Stored items:

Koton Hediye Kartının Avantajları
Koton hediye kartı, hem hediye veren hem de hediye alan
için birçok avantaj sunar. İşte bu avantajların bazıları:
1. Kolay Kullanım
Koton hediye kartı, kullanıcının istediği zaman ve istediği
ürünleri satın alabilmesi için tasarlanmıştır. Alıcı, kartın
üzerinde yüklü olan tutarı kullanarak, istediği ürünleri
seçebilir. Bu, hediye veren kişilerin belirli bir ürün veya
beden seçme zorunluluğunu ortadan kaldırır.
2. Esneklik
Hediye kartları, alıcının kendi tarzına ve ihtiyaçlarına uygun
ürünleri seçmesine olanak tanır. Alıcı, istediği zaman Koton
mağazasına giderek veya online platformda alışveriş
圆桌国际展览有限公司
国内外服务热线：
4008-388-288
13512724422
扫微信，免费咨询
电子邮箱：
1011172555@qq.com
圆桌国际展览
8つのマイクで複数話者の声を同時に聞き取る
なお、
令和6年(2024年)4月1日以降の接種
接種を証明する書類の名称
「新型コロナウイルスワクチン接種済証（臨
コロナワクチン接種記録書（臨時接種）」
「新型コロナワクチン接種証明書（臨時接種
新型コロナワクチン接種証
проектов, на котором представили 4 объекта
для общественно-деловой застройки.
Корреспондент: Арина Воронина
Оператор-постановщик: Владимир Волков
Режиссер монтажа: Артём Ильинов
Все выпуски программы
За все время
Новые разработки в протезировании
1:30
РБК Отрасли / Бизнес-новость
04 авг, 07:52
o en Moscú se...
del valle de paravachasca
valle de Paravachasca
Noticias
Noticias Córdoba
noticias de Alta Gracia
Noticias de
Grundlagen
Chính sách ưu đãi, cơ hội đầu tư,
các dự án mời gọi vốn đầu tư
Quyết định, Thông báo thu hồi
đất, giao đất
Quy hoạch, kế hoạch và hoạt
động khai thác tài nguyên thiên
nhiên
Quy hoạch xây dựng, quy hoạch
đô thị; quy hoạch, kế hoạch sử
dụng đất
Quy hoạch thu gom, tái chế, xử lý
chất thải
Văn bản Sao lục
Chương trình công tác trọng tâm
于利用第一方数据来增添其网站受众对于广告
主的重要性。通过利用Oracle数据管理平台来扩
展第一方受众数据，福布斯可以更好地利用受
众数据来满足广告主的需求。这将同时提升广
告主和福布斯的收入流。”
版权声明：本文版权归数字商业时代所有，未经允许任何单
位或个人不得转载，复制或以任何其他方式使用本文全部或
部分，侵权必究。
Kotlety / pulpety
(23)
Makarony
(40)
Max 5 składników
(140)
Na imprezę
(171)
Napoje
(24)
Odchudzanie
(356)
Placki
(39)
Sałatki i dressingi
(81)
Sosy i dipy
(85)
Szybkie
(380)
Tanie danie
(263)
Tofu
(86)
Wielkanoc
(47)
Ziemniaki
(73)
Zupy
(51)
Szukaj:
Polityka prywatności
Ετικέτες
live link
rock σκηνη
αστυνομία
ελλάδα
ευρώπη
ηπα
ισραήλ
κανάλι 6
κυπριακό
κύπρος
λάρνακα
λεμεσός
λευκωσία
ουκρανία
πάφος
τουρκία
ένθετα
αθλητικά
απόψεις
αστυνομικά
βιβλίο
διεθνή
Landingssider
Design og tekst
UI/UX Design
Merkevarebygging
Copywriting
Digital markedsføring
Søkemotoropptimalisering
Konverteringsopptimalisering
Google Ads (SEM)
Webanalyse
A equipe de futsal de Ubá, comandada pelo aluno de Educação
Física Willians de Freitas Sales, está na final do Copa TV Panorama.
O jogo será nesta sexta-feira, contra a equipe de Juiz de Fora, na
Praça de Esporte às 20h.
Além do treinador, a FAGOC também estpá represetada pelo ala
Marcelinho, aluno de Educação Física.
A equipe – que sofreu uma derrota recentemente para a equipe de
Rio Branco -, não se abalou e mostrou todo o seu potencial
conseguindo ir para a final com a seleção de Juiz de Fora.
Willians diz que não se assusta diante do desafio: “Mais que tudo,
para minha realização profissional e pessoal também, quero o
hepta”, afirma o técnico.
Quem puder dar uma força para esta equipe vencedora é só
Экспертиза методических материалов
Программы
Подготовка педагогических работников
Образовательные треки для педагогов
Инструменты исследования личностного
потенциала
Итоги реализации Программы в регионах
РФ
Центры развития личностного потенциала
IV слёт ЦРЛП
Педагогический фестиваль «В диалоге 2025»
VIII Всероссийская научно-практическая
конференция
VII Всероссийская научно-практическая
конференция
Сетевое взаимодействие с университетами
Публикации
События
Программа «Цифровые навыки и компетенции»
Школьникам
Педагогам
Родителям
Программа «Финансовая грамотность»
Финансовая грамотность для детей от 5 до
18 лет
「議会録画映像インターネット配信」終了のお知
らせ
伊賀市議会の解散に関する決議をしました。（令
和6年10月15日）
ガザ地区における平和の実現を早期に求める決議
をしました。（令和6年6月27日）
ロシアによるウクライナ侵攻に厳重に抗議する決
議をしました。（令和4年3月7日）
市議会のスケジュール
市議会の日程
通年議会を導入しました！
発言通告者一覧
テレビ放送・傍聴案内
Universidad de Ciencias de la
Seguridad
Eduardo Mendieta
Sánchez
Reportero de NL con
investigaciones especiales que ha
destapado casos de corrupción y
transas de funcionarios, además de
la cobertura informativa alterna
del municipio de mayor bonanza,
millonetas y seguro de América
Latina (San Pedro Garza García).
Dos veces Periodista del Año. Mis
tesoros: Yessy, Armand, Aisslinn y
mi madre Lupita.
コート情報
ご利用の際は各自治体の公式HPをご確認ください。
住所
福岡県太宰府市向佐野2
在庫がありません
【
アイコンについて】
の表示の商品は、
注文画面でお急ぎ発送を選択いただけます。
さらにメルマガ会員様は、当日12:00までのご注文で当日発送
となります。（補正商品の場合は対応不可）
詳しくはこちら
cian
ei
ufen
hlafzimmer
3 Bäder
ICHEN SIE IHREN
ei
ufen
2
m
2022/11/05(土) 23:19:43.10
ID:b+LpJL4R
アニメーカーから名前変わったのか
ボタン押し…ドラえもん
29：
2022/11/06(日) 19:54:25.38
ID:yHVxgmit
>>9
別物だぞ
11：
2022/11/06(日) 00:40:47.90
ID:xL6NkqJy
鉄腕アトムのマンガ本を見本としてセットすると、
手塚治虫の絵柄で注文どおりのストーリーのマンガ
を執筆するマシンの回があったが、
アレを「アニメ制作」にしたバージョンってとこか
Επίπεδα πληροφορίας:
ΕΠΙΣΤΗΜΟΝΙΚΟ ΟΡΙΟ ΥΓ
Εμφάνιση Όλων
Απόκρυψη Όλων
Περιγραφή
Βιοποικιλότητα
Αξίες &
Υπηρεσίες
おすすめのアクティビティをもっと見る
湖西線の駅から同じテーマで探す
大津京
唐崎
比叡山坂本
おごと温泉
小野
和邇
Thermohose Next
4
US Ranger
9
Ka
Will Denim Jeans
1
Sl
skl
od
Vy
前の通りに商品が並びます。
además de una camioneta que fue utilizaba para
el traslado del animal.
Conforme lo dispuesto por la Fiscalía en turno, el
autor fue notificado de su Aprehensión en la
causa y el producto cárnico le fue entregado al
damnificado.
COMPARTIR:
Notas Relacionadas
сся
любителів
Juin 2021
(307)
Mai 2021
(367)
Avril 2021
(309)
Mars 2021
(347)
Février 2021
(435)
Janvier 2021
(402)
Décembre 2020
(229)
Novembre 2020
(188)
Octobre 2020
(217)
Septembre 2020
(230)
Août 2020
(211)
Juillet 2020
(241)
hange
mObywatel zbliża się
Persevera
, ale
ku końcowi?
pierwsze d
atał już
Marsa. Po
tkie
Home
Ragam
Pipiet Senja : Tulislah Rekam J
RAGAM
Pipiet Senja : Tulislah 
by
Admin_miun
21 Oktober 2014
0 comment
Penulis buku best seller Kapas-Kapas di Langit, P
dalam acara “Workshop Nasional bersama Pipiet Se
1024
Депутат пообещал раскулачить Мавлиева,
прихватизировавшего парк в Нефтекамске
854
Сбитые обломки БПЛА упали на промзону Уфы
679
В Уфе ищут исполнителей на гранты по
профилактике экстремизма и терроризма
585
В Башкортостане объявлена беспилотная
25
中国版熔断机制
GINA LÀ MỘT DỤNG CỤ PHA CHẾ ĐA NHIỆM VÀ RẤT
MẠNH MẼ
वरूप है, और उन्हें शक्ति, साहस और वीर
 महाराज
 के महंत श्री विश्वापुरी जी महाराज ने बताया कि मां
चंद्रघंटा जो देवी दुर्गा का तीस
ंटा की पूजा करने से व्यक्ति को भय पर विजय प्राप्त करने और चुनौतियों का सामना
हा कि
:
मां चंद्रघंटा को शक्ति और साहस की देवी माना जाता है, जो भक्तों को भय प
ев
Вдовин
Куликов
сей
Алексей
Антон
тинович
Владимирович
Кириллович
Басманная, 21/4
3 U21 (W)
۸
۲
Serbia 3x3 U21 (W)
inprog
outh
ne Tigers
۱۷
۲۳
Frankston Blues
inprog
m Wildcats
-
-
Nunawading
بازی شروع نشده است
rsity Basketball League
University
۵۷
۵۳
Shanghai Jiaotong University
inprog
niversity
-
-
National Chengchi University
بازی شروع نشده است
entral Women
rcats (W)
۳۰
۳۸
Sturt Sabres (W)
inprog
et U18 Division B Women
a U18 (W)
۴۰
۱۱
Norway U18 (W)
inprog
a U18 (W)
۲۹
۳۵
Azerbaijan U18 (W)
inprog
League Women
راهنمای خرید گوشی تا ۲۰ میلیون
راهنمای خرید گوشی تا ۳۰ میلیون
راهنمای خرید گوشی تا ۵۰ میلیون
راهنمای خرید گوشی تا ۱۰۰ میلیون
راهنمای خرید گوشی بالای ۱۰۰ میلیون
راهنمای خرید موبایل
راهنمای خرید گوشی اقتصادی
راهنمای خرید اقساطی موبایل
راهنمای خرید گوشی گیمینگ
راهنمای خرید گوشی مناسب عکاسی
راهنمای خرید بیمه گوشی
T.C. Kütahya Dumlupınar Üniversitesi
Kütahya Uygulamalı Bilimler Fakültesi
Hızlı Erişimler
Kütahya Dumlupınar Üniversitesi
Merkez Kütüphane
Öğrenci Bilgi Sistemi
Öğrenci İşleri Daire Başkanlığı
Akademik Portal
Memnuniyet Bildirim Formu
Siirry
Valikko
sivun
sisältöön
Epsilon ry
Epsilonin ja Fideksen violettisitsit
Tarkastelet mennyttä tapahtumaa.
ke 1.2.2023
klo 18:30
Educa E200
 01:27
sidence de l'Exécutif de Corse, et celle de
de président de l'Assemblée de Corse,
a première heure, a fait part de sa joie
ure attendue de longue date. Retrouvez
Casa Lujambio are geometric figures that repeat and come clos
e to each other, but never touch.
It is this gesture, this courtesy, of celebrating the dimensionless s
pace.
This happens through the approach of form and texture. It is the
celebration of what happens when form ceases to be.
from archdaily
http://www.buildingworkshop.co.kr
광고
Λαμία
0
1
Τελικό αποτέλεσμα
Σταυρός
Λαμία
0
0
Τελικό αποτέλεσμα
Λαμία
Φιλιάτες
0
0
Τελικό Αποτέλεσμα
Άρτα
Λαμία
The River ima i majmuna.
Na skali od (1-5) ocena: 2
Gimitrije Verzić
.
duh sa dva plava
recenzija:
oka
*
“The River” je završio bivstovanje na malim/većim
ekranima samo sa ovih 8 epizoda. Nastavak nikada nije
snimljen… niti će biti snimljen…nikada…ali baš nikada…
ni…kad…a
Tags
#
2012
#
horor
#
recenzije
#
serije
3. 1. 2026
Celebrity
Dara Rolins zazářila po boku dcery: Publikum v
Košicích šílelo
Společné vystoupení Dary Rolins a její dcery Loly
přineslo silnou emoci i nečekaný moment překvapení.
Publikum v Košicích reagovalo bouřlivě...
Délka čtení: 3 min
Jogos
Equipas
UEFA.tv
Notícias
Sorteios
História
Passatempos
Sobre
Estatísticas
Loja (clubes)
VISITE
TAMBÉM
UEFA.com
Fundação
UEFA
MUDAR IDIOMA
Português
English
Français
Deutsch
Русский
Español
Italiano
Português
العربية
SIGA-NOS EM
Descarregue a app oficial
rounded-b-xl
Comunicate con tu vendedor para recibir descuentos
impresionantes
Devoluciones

(Task item): Starting at the first line of the records, print each line exactly, stopping after the line that contains "Polityka prywatności".

(Response area):
Koton Hediye Kartının Avantajları
Koton hediye kartı, hem hediye veren hem de hediye alan
için birçok avantaj sunar. İşte bu avantajların bazıları:
1. Kolay Kullanım
Koton hediye kartı, kullanıcının istediği zaman ve istediği
ürünleri satın alabilmesi için tasarlanmıştır. Alıcı, kartın
üzerinde yüklü olan tutarı kullanarak, istediği ürünleri
seçebilir. Bu, hediye veren kişilerin belirli bir ürün veya
beden seçme zorunluluğunu ortadan kaldırır.
2. Esneklik
Hediye kartları, alıcının kendi tarzına ve ihtiyaçlarına uygun
ürünleri seçmesine olanak tanır. Alıcı, istediği zaman Koton
mağazasına giderek veya online platformda alışveriş
圆桌国际展览有限公司
国内外服务热线：
4008-388-288
13512724422
扫微信，免费咨询
电子邮箱：
1011172555@qq.com
圆桌国际展览
8つのマイクで複数話者の声を同時に聞き取る
なお、
令和6年(2024年)4月1日以降の接種
接種を証明する書類の名称
「新型コロナウイルスワクチン接種済証（臨
コロナワクチン接種記録書（臨時接種）」
「新型コロナワクチン接種証明書（臨時接種
新型コロナワクチン接種証
проектов, на котором представили 4 объекта
для общественно-деловой застройки.
Корреспондент: Арина Воронина
Оператор-постановщик: Владимир Волков
Режиссер монтажа: Артём Ильинов
Все выпуски программы
За все время
Новые разработки в протезировании
1:30
РБК Отрасли / Бизнес-новость
04 авг, 07:52
o en Moscú se...
del valle de paravachasca
valle de Paravachasca
Noticias
Noticias Córdoba
noticias de Alta Gracia
Noticias de
Grundlagen
Chính sách ưu đãi, cơ hội đầu tư,
các dự án mời gọi vốn đầu tư
Quyết định, Thông báo thu hồi
đất, giao đất
Quy hoạch, kế hoạch và hoạt
động khai thác tài nguyên thiên
nhiên
Quy hoạch xây dựng, quy hoạch
đô thị; quy hoạch, kế hoạch sử
dụng đất
Quy hoạch thu gom, tái chế, xử lý
chất thải
Văn bản Sao lục
Chương trình công tác trọng tâm
于利用第一方数据来增添其网站受众对于广告
主的重要性。通过利用Oracle数据管理平台来扩
展第一方受众数据，福布斯可以更好地利用受
众数据来满足广告主的需求。这将同时提升广
告主和福布斯的收入流。”
版权声明：本文版权归数字商业时代所有，未经允许任何单
位或个人不得转载，复制或以任何其他方式使用本文全部或
部分，侵权必究。
Kotlety / pulpety
(23)
Makarony
(40)
Max 5 składników
(140)
Na imprezę
(171)
Napoje
(24)
Odchudzanie
(356)
Placki
(39)
Sałatki i dressingi
(81)
Sosy i dipy
(85)
Szybkie
(380)
Tanie danie
(263)
Tofu
(86)
Wielkanoc
(47)
Ziemniaki
(73)
Zupy
(51)
Szukaj:
Polityka prywatności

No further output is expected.